PROMPT
Count the lines in the material below that contain the string "elevation". Give only the number.

DATA LISTING

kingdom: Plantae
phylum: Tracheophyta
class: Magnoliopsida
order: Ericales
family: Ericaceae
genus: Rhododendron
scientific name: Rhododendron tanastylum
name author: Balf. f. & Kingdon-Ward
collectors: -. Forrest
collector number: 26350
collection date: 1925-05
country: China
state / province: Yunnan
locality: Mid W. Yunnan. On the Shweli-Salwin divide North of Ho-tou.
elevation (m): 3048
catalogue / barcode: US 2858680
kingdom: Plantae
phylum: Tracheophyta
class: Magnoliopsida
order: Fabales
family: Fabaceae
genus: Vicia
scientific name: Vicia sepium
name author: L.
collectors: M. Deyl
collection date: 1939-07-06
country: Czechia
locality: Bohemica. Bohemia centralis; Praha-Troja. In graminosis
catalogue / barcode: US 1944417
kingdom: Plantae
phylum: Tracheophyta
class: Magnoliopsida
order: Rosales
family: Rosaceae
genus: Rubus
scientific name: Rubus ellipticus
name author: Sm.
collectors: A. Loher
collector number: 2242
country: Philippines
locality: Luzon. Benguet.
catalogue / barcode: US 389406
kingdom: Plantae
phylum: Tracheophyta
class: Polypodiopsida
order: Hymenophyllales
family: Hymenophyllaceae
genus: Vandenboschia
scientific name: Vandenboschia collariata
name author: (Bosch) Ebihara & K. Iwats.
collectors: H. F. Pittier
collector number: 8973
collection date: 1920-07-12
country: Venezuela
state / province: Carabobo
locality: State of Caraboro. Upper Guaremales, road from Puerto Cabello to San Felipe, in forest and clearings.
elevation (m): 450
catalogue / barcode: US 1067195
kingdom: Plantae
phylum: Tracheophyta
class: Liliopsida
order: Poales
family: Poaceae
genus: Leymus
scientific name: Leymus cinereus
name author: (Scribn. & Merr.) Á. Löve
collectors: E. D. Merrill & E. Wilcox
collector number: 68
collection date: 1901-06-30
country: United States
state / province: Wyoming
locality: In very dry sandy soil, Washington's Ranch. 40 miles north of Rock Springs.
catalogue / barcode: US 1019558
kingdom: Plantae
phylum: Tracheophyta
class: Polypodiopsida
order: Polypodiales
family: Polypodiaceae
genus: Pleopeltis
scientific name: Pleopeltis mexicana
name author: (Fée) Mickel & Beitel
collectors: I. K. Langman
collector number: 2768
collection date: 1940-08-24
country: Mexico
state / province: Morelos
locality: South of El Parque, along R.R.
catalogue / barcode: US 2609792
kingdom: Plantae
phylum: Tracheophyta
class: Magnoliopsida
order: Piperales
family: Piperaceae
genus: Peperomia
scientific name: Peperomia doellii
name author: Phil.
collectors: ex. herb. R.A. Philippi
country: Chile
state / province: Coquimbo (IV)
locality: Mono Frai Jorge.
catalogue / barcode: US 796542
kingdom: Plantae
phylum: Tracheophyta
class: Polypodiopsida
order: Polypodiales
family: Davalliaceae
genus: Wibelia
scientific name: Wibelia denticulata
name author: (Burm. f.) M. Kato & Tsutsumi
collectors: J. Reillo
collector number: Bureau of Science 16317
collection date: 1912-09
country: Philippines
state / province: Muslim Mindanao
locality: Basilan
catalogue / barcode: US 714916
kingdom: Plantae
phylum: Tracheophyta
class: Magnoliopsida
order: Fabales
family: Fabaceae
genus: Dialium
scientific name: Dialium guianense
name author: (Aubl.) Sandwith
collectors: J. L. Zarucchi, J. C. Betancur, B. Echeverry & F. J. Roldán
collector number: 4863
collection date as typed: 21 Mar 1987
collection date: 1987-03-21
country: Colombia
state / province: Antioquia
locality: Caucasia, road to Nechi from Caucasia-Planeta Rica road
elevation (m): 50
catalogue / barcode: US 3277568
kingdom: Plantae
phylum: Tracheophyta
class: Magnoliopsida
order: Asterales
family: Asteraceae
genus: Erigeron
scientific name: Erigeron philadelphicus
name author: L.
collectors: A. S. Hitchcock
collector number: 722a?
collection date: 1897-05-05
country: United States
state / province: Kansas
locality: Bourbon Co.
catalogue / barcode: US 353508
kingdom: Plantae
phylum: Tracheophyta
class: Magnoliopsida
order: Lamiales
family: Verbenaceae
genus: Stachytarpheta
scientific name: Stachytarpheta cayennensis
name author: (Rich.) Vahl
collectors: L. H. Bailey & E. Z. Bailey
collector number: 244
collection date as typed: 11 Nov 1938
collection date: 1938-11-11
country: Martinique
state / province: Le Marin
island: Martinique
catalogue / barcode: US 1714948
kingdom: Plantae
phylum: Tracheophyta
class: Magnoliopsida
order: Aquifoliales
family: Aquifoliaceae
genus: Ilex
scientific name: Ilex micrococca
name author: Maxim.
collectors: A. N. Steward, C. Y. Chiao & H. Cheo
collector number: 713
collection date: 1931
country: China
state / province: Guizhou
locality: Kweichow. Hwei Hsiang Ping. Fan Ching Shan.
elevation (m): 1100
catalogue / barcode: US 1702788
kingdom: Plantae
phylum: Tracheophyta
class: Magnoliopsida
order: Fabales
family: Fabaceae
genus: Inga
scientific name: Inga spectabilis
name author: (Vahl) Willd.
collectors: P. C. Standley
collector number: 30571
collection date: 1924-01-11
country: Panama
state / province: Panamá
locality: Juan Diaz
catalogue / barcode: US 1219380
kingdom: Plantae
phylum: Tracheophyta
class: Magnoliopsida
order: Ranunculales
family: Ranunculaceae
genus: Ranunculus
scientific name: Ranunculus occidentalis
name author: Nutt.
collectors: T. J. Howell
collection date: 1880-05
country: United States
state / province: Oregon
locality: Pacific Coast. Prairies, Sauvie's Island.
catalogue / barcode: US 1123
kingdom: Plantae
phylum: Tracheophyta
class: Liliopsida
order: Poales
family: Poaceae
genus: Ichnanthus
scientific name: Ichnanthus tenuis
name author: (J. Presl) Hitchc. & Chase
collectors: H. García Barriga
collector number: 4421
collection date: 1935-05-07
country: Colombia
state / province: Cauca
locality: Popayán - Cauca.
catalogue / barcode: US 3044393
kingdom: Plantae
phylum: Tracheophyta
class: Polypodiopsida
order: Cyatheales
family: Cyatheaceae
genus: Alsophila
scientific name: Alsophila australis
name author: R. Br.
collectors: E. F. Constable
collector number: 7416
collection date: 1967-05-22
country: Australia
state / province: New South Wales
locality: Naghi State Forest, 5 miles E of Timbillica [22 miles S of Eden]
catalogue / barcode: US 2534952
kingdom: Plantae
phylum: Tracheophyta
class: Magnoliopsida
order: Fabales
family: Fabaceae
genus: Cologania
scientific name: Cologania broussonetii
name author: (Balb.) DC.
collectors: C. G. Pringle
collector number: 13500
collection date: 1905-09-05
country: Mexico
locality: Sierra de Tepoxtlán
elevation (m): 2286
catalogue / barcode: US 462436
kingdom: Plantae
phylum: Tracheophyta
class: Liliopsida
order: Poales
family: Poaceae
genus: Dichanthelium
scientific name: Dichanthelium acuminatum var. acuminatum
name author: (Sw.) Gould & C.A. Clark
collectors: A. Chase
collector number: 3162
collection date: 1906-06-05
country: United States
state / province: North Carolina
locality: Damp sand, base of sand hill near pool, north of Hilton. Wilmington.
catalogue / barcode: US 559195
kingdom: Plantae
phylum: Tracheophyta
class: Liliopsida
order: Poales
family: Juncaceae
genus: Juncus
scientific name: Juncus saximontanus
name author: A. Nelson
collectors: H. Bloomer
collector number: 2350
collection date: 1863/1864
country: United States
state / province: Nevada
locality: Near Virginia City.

ANSWER TO THE PROBLEM
5